**AIM OF THE EXERCISE:** Write out the data again word for word. Begin at its very first line and stop after the line that contains "2022. GODINU".
'''
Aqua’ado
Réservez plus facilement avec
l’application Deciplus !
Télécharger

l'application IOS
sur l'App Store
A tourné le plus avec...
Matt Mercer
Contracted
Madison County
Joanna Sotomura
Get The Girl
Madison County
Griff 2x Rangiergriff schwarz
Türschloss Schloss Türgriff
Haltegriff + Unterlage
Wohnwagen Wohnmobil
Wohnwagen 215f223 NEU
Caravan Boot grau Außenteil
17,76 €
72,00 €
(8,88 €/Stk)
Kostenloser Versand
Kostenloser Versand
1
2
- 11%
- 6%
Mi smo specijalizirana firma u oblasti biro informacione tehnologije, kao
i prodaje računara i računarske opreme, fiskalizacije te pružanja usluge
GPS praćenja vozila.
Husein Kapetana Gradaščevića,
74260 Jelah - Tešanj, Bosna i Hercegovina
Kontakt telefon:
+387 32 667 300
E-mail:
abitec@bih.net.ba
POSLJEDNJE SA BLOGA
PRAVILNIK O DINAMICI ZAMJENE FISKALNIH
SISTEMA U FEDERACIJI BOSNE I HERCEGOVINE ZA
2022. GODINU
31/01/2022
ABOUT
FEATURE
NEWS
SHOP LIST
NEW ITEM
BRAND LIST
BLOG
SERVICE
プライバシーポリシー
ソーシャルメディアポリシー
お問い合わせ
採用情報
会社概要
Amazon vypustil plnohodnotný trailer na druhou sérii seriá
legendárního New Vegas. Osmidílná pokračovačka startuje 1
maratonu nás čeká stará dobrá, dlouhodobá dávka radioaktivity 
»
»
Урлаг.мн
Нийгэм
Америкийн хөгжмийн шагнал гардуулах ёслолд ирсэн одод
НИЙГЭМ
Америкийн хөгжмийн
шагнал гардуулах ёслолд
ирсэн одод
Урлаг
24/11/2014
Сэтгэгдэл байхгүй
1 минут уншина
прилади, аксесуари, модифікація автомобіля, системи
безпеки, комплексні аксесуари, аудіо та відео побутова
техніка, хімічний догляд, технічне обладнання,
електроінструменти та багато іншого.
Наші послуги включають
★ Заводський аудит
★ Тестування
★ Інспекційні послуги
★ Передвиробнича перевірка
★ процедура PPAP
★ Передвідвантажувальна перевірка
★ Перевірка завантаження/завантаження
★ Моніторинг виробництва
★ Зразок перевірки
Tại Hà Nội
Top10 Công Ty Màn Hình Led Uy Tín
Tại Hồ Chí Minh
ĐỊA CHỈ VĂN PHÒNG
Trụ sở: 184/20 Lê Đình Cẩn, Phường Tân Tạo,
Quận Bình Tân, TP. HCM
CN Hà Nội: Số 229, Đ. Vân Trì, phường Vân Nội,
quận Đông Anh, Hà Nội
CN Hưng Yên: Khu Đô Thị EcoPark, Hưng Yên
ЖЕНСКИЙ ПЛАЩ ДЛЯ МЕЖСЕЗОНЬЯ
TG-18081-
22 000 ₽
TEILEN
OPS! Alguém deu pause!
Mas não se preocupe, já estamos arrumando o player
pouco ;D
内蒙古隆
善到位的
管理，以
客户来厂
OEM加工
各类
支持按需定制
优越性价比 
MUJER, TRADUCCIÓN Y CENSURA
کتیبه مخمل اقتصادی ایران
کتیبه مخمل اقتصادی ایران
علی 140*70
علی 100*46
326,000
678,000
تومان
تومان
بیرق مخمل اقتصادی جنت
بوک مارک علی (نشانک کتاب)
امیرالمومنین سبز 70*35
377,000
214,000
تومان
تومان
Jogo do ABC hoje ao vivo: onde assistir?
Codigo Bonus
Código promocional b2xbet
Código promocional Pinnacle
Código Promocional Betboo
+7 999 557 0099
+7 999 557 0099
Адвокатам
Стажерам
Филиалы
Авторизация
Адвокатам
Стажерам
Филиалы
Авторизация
'''
**FINAL ANSWER:**
Aqua’ado
Réservez plus facilement avec
l’application Deciplus !
Télécharger

l'application IOS
sur l'App Store
A tourné le plus avec...
Matt Mercer
Contracted
Madison County
Joanna Sotomura
Get The Girl
Madison County
Griff 2x Rangiergriff schwarz
Türschloss Schloss Türgriff
Haltegriff + Unterlage
Wohnwagen Wohnmobil
Wohnwagen 215f223 NEU
Caravan Boot grau Außenteil
17,76 €
72,00 €
(8,88 €/Stk)
Kostenloser Versand
Kostenloser Versand
1
2
- 11%
- 6%
Mi smo specijalizirana firma u oblasti biro informacione tehnologije, kao
i prodaje računara i računarske opreme, fiskalizacije te pružanja usluge
GPS praćenja vozila.
Husein Kapetana Gradaščevića,
74260 Jelah - Tešanj, Bosna i Hercegovina
Kontakt telefon:
+387 32 667 300
E-mail:
abitec@bih.net.ba
POSLJEDNJE SA BLOGA
PRAVILNIK O DINAMICI ZAMJENE FISKALNIH
SISTEMA U FEDERACIJI BOSNE I HERCEGOVINE ZA
2022. GODINU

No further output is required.